The Duc de Guise, who was studying Catherine's face, suddenly went up to her, and led her into the window-bay.
"You, madame," said he, "wish your son to die; you are in collusion with your enemies, and that since we came from Blois. This morning Councillor Viole told your furrier's son that the Prince de Condé was to be beheaded. That young man, who, under torture, had denied all knowledge of the Prince de Condé, gave him a farewell greeting as he passed the window of the lad's prison. You looked on at your hapless accomplice's sufferings with royal indifference. Now, you are opposed to your eldest son's life being saved. You will force us to believe that the death of the Dauphin, which placed the crown on the head of the late King, was not natural, but that Montecuculi was your——"
"Monsieur le Chancelier!" Catherine called out, and at this signal Madame de Fieschi threw open the double doors of the bedchamber.
The persons assembled in the hall could thus see the whole scene in the King's room: the little King, deadly pale, his features sunk, his eyes dim, but repeating the word "Marie," while he held the hand of the young Queen, who was weeping; the Duchesse de Guise standing, terrified by Catherine's audacity; the two Princes of Lorraine, not less anxious, but keeping close to the Queen-mother, and resolved to have her arrested by Maillé-Brézé; and finally, the great surgeon Ambroise Paré, with the King's physician.

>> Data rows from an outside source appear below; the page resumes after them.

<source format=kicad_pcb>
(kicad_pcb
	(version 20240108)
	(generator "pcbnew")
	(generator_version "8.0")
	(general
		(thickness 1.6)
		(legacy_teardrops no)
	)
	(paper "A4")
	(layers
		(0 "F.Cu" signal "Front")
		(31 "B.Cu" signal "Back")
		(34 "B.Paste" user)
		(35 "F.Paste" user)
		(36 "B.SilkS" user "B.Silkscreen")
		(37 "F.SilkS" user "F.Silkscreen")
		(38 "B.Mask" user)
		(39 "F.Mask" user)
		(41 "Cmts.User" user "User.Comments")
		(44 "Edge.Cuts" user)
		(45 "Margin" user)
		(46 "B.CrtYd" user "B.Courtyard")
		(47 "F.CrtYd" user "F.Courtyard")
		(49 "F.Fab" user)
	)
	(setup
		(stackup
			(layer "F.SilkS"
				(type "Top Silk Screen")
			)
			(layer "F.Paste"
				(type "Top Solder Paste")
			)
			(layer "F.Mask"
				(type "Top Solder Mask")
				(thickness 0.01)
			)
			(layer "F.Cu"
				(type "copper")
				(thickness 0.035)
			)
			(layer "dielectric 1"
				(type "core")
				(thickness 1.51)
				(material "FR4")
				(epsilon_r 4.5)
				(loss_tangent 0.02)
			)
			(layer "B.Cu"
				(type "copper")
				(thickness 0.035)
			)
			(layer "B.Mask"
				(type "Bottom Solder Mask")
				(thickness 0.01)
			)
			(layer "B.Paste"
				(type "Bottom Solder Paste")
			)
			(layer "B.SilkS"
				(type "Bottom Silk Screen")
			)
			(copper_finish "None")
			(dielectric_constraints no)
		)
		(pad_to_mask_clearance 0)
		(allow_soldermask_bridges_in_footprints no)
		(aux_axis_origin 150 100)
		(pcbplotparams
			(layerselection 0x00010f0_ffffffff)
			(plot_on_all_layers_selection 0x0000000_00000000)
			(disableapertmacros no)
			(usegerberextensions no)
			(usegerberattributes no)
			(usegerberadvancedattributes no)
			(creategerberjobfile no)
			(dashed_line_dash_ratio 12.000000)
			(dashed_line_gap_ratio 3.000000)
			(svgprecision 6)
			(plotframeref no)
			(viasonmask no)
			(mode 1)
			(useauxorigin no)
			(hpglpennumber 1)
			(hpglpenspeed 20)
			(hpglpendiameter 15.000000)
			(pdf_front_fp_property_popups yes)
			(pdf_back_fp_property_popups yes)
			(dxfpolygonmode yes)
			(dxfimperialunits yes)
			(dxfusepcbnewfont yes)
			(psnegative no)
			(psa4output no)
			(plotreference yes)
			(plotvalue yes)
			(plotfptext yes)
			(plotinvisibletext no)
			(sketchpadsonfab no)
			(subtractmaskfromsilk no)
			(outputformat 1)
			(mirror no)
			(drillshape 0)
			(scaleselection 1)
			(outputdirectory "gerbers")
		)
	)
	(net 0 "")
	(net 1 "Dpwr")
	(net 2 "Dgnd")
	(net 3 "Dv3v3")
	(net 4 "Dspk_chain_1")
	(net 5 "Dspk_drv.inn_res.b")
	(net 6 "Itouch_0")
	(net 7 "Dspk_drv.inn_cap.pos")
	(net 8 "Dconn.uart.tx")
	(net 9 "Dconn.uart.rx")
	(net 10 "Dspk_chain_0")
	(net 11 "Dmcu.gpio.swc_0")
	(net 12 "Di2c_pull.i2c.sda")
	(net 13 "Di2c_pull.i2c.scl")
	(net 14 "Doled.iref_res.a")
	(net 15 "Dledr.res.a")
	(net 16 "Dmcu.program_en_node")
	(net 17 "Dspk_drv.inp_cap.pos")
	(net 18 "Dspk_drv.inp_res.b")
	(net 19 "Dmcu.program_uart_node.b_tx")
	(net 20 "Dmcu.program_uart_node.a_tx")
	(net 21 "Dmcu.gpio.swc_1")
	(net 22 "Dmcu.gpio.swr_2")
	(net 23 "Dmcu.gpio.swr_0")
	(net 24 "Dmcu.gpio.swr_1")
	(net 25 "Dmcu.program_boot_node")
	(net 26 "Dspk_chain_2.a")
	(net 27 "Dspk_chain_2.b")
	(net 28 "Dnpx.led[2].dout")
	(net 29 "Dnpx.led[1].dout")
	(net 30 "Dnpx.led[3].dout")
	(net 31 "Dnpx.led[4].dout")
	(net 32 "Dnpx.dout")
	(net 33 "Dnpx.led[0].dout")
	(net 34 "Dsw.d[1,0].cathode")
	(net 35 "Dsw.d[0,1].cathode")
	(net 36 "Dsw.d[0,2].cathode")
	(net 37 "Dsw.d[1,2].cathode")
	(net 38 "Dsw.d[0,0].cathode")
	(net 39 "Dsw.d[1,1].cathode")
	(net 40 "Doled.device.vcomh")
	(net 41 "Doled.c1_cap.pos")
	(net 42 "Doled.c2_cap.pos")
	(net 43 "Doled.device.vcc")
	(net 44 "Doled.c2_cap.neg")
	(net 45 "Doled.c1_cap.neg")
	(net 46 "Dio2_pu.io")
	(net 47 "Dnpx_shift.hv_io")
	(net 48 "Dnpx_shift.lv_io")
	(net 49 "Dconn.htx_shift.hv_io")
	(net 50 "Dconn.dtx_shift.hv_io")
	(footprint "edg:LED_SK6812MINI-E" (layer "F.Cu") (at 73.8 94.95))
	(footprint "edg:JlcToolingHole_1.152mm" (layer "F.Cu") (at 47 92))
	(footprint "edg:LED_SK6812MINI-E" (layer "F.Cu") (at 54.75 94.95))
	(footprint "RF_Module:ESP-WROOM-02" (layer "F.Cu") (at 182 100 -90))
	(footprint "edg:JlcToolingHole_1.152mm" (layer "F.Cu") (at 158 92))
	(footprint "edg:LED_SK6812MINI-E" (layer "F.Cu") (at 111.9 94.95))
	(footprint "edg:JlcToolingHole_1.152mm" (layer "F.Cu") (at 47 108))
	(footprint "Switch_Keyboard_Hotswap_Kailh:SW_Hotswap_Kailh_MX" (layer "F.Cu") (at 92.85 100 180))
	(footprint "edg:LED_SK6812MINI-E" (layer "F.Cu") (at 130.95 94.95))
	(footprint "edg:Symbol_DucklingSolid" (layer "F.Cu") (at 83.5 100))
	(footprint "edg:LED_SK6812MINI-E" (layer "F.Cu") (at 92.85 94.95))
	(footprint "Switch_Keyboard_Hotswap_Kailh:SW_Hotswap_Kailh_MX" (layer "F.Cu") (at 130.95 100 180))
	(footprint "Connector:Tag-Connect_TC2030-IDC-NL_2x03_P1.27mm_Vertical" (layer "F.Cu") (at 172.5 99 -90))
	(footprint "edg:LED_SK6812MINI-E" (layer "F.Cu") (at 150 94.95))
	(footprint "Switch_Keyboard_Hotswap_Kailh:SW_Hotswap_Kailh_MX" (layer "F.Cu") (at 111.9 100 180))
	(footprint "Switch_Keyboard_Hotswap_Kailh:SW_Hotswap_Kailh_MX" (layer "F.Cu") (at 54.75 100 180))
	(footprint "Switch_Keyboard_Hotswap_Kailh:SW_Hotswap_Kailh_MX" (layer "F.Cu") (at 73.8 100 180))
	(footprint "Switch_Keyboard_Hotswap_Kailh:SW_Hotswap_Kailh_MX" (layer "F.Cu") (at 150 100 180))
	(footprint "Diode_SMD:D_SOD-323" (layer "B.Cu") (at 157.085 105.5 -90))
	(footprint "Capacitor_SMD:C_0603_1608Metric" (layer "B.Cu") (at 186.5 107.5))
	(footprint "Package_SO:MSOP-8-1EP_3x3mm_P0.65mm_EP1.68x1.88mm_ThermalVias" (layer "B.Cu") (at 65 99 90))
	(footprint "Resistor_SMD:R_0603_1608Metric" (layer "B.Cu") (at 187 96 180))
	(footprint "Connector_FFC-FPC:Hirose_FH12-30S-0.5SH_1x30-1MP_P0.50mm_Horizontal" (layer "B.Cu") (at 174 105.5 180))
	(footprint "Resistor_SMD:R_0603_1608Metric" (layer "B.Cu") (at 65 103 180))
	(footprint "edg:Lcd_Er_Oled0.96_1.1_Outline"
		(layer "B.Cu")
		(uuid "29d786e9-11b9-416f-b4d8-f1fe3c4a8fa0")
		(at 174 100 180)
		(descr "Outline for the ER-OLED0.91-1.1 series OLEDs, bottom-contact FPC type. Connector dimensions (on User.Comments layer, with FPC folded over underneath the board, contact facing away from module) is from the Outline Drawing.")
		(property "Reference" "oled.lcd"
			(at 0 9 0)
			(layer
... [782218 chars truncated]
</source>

He stood holding his instruments, but not daring to perform the operation, for which perfect quiet was as necessary as the approbation of the medical authorities.
"Monsieur le Chancelier," said Catherine, "Messieurs de Guise wish to authorize a strange operation on the King's person. Ambroise proposes to perforate his head. I, as his mother, and one of the commission of Regency, protest against what seems to me to be high treason. The three physicians are in favor of an injection which, to me, seems quite as efficacious and less dangerous than the cruel process recommended by Ambroise."

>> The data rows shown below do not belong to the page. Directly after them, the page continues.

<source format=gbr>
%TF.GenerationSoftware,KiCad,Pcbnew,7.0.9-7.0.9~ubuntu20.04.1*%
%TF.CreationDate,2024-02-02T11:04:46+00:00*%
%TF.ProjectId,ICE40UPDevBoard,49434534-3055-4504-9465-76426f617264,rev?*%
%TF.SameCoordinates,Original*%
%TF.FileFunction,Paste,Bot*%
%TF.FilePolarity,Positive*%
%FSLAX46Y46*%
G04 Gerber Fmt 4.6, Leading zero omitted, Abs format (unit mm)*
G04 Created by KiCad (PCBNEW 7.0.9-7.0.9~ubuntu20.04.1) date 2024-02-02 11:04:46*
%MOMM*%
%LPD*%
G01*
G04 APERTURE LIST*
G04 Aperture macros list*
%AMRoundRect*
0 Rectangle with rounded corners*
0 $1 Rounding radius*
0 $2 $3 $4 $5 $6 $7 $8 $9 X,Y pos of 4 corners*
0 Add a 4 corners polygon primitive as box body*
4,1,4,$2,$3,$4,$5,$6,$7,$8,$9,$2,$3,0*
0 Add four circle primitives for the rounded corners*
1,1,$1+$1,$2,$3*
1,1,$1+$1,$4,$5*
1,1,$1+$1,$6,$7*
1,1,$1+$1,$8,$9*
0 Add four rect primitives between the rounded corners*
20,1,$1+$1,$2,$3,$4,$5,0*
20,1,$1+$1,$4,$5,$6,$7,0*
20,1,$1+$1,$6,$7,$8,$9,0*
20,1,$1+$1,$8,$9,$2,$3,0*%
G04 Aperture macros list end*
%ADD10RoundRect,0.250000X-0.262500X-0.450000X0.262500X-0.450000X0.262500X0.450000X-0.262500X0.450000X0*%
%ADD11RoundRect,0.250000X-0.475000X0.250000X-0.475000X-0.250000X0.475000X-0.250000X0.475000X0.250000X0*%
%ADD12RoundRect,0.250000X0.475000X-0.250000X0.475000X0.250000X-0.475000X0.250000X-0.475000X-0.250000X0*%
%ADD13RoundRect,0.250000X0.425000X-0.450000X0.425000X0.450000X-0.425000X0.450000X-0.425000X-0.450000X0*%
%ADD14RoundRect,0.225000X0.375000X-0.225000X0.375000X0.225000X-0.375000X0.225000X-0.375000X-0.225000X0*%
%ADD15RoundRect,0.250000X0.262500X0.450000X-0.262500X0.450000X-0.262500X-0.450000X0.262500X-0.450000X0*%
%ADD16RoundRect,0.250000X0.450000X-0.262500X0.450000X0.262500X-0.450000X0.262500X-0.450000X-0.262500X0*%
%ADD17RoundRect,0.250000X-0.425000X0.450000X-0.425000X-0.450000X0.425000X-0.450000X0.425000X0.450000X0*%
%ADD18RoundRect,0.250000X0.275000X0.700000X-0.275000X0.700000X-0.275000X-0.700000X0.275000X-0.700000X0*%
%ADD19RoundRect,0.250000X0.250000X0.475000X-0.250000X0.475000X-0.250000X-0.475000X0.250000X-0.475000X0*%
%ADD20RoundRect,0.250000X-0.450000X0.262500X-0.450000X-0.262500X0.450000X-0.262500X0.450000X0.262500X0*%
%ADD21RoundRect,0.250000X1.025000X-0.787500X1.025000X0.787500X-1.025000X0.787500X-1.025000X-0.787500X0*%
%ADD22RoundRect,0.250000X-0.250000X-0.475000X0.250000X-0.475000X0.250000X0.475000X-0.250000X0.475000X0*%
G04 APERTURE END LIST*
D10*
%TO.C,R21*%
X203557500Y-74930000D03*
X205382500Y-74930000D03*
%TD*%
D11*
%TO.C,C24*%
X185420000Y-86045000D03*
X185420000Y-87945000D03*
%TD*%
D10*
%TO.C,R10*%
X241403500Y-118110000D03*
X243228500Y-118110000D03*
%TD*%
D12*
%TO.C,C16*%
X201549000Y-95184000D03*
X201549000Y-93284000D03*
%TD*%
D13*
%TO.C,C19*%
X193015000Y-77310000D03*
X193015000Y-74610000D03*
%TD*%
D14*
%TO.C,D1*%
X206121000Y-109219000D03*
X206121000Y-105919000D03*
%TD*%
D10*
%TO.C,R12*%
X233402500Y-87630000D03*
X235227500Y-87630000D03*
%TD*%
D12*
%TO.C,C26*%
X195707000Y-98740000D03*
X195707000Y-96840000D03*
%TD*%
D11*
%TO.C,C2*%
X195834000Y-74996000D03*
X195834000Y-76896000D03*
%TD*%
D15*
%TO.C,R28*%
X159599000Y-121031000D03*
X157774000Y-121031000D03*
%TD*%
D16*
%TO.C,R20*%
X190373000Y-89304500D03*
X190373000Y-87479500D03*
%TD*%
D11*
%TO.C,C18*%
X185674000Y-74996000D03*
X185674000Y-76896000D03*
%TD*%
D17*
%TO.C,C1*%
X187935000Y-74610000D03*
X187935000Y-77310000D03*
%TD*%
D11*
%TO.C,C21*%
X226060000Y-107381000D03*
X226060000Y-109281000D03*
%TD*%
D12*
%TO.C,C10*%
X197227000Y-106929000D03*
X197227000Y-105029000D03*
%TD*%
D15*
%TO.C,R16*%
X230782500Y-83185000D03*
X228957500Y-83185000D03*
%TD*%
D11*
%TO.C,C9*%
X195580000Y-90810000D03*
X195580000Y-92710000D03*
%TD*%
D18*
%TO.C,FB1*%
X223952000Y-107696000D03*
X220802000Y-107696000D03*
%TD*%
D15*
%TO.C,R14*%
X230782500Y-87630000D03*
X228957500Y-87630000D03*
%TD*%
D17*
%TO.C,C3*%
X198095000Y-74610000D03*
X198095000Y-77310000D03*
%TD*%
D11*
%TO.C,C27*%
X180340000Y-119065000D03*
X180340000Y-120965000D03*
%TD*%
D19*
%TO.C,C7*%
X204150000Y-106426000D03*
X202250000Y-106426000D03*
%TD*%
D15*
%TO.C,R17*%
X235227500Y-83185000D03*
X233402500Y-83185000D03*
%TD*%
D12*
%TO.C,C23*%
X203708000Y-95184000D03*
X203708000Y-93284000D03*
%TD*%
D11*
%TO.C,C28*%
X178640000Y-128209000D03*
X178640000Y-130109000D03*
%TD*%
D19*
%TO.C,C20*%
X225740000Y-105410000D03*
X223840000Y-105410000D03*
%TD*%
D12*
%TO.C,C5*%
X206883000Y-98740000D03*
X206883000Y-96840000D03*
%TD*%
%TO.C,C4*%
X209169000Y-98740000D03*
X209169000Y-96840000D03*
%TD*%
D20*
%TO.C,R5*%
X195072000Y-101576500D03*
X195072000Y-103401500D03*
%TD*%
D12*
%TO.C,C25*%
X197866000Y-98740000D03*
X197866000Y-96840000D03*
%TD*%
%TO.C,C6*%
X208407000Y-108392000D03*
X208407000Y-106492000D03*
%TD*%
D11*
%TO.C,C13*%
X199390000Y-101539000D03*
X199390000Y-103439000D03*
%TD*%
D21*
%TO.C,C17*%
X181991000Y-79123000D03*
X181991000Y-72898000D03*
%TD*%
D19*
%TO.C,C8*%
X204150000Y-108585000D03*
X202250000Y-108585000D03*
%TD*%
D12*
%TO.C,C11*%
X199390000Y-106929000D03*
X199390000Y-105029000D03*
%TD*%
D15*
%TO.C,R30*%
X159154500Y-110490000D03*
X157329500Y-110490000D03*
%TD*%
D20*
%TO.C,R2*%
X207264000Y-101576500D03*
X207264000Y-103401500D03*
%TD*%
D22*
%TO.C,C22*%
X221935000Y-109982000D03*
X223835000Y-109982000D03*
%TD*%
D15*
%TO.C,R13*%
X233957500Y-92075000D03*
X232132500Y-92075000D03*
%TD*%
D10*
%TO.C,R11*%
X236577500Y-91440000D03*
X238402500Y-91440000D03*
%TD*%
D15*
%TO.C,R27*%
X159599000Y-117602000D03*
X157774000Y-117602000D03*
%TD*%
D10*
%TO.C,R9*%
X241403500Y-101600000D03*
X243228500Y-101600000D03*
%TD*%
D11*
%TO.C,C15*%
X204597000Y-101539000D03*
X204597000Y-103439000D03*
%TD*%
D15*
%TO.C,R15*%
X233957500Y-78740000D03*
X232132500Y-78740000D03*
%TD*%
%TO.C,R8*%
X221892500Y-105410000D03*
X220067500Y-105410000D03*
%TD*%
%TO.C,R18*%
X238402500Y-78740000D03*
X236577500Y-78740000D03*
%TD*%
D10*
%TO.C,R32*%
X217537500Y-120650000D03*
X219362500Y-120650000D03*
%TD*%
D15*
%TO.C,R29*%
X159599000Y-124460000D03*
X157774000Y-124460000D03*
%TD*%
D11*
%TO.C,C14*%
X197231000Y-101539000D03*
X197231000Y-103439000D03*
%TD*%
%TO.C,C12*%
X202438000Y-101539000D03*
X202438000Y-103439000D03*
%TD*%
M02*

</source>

At these words there was a dull murmur in reply. The Cardinal admitted the Chancellor, and then shut the bedroom doors.
"But I am Lieutenant-General of the realm," said the Duc de Guise, "and you must understand, Monsieur le Chancelier, that Ambroise, surgeon to his Majesty, answers for the King's life."
"Well, since this is the state of affairs," said the great Ambroise Paré, "I know what to be doing."
He put out his arm over the bed.
"This bed and the King are mine," said he. "I constitute myself the sole master, and singly responsible; I know the duties of my office, and I will operate on the King without the physicians' sanction."